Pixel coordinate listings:
- - -
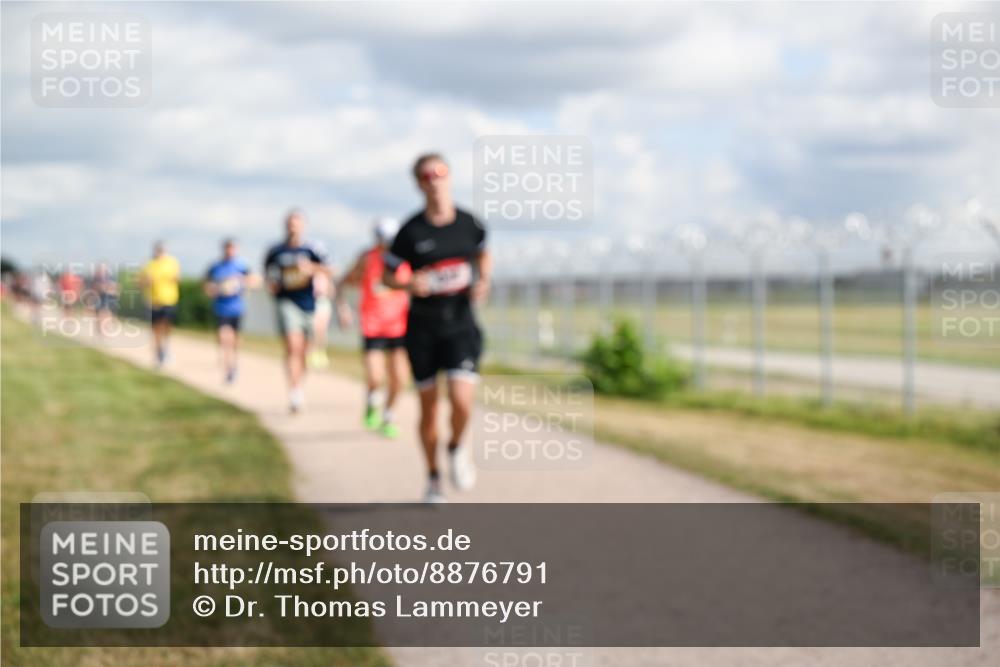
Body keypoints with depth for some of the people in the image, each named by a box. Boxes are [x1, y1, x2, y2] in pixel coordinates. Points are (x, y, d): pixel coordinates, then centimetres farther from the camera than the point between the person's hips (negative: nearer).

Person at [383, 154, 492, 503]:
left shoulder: (469, 224, -2)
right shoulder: (412, 231, -8)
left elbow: (483, 255, 19)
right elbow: (387, 275, 1)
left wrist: (483, 281, -1)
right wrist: (409, 284, -19)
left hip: (461, 325, 0)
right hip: (423, 328, 0)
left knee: (462, 401, -16)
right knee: (429, 406, 8)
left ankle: (456, 448, 17)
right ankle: (433, 477, 28)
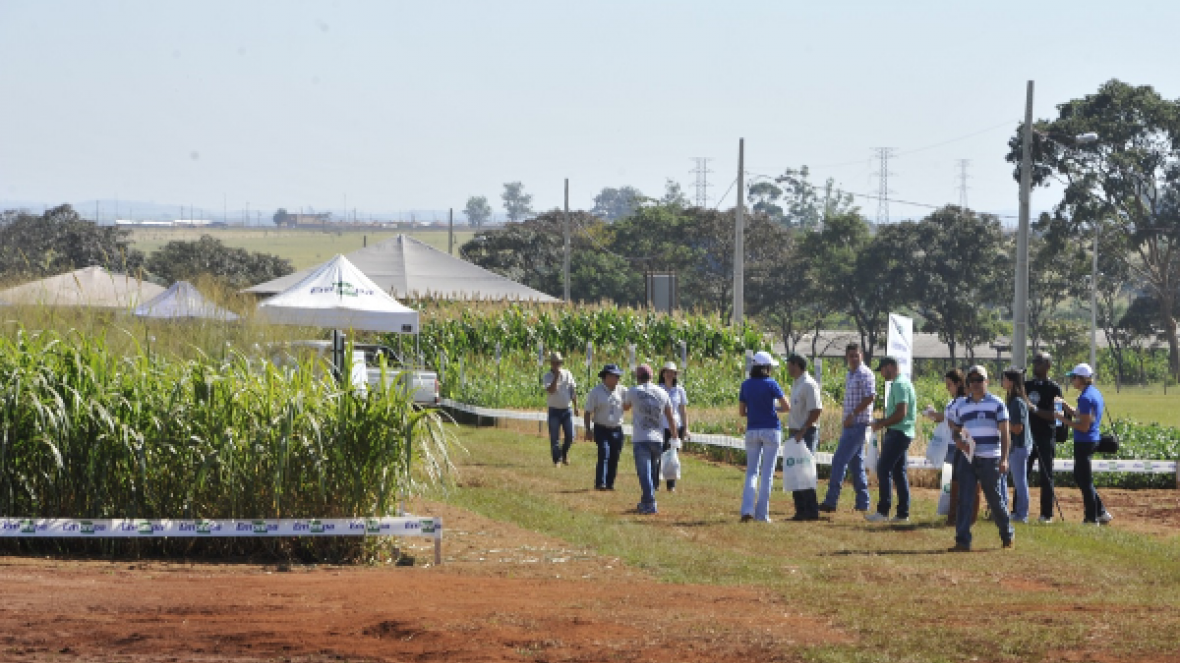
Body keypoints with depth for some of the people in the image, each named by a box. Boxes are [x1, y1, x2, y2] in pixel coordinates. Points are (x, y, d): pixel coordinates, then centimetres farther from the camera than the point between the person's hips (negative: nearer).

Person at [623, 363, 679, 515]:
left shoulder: (634, 391, -2)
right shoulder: (662, 393, 9)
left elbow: (625, 407, 17)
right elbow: (670, 417, 13)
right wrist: (675, 438, 21)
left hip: (641, 439, -4)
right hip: (657, 439, 4)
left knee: (644, 472, -8)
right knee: (652, 472, 17)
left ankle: (650, 504, -20)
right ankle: (646, 502, 27)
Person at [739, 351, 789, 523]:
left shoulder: (746, 385, 3)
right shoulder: (771, 384, -9)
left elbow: (741, 412, 6)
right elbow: (787, 407, -9)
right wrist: (773, 409, 9)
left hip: (752, 431, 3)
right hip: (771, 430, -3)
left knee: (752, 472, 10)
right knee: (767, 473, 3)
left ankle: (747, 510, -8)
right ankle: (762, 513, 3)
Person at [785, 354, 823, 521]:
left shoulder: (808, 385, -15)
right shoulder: (796, 384, 15)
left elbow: (816, 410, -21)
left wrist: (802, 432, -22)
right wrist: (792, 432, 15)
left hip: (806, 433, -10)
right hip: (795, 433, 10)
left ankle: (811, 510, -7)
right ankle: (801, 510, 16)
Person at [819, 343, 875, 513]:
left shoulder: (865, 374, -10)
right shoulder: (850, 375, 17)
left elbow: (870, 397, -18)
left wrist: (852, 414, -19)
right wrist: (847, 419, 16)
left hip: (858, 424, -10)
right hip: (850, 424, 10)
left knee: (839, 461, -12)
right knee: (856, 463, 11)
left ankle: (831, 501, -13)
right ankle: (862, 503, 14)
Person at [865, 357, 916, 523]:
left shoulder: (899, 385, -15)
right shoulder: (903, 382, 18)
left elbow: (901, 413, -23)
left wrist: (882, 424, -13)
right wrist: (883, 420, 15)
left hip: (897, 433, -10)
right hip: (903, 433, 10)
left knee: (883, 469, -10)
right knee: (899, 472, 11)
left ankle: (883, 511, -11)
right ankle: (903, 513, 11)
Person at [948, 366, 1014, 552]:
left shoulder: (996, 404, 1)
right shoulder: (961, 405, 12)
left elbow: (1004, 433, -1)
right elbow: (955, 430, 19)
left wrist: (1004, 458, -9)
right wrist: (959, 441, -5)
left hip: (989, 459, -3)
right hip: (967, 458, 3)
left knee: (995, 498, 5)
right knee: (964, 499, -4)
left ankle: (1007, 534, 24)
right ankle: (963, 541, -5)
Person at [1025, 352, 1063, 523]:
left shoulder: (1054, 389, -6)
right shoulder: (1027, 386, 12)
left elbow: (1054, 415, -14)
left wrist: (1035, 409, -23)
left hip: (1045, 438, -6)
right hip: (1027, 436, 6)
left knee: (1046, 477, -2)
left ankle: (1046, 514, 2)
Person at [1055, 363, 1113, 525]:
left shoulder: (1086, 397, -20)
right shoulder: (1095, 393, 12)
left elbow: (1084, 426, -22)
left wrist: (1064, 419, -14)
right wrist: (1067, 407, 16)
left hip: (1084, 442, -10)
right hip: (1092, 440, 10)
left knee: (1085, 481, -2)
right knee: (1080, 477, 19)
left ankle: (1092, 518, 3)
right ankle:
- - -
--- TASK ITEM ---
Give back all of the entries verbatim, but without pictures.

--- EXERCISE ANSWER ---
Body keypoints with depth for some of the people in the image, each named by a box. Boxes are [x1, y1, x2, y2] in pixel coordinates. Points are (x, y, d): pixel coordinates, then centimetres farther from the camera than the point between the person's hips (negative: nearer).

Person at [383, 154, 492, 503]:
left shoulder: (469, 224, -2)
right shoulder: (412, 231, -8)
left elbow: (483, 255, 19)
right elbow: (387, 275, 1)
left wrist: (483, 281, -1)
right wrist: (409, 284, -19)
left hip: (461, 325, 0)
right hip: (423, 328, 0)
left knee: (462, 401, -16)
right knee: (429, 406, 8)
left ankle: (456, 448, 17)
right ankle: (433, 477, 28)
Body keypoints with depth for some of the people in the image, each named by a box. Boxes are [x1, y1, x2, y2] in pixel coordinates. Points are (x, y, d): pixel coordinates, then centimetres farther from the camera than the point between the person's hips (negative: nearer).

Person at [623, 363, 679, 515]:
left shoulder: (634, 391, -2)
right shoulder: (662, 393, 9)
left elbow: (625, 407, 17)
right elbow: (670, 417, 13)
right wrist: (675, 438, 21)
left hip: (641, 439, -4)
right hip: (657, 439, 4)
left knee: (644, 472, -8)
right knee: (652, 472, 17)
left ankle: (650, 504, -20)
right ankle: (646, 502, 27)
Person at [739, 351, 789, 523]:
left shoulder: (746, 385, 3)
right shoulder: (771, 384, -9)
left elbow: (741, 412, 6)
right elbow: (787, 407, -9)
right wrist: (773, 409, 9)
left hip: (752, 431, 3)
right hip: (771, 430, -3)
left knee: (752, 472, 10)
right knee: (767, 473, 3)
left ankle: (747, 510, -8)
right ankle: (762, 513, 3)
Person at [785, 354, 823, 521]:
left shoulder: (808, 385, -15)
right shoulder: (796, 384, 15)
left elbow: (816, 410, -21)
left wrist: (802, 432, -22)
right wrist: (792, 432, 15)
left hip: (806, 433, -10)
right hip: (795, 433, 10)
left ankle: (811, 510, -7)
right ankle: (801, 510, 16)
Person at [819, 343, 875, 513]:
left shoulder: (865, 374, -10)
right shoulder: (850, 375, 17)
left elbow: (870, 397, -18)
left wrist: (852, 414, -19)
right wrist: (847, 419, 16)
left hip: (858, 424, -10)
right hip: (850, 424, 10)
left knee: (839, 461, -12)
right knee: (856, 463, 11)
left ankle: (831, 501, -13)
right ankle: (862, 503, 14)
Person at [865, 357, 916, 523]:
left shoulder: (899, 385, -15)
right shoulder: (903, 382, 18)
left elbow: (901, 413, -23)
left wrist: (882, 424, -13)
right wrist: (883, 420, 15)
left hip: (897, 433, -10)
right hip: (903, 433, 10)
left knee: (883, 469, -10)
right knee: (899, 472, 11)
left ankle: (883, 511, -11)
right ankle: (903, 513, 11)
Person at [948, 366, 1014, 552]:
left shoulder: (996, 404, 1)
right shoulder: (961, 405, 12)
left elbow: (1004, 433, -1)
right elbow: (955, 430, 19)
left wrist: (1004, 458, -9)
right wrist: (959, 441, -5)
left hip: (989, 459, -3)
right hip: (967, 458, 3)
left knee: (995, 498, 5)
right knee: (964, 499, -4)
left ankle: (1007, 534, 24)
right ankle: (963, 541, -5)
Person at [1025, 352, 1063, 523]:
left shoulder: (1054, 389, -6)
right shoulder: (1027, 386, 12)
left elbow: (1054, 415, -14)
left wrist: (1035, 409, -23)
left hip: (1045, 438, -6)
right hip: (1027, 436, 6)
left knee: (1046, 477, -2)
left ankle: (1046, 514, 2)
Person at [1055, 363, 1113, 525]:
left shoulder: (1086, 397, -20)
right shoulder: (1095, 393, 12)
left elbow: (1084, 426, -22)
left wrist: (1064, 419, -14)
right wrist: (1067, 407, 16)
left hip: (1084, 442, -10)
right hip: (1092, 440, 10)
left knee: (1085, 481, -2)
right knee: (1080, 477, 19)
left ankle: (1092, 518, 3)
right ankle:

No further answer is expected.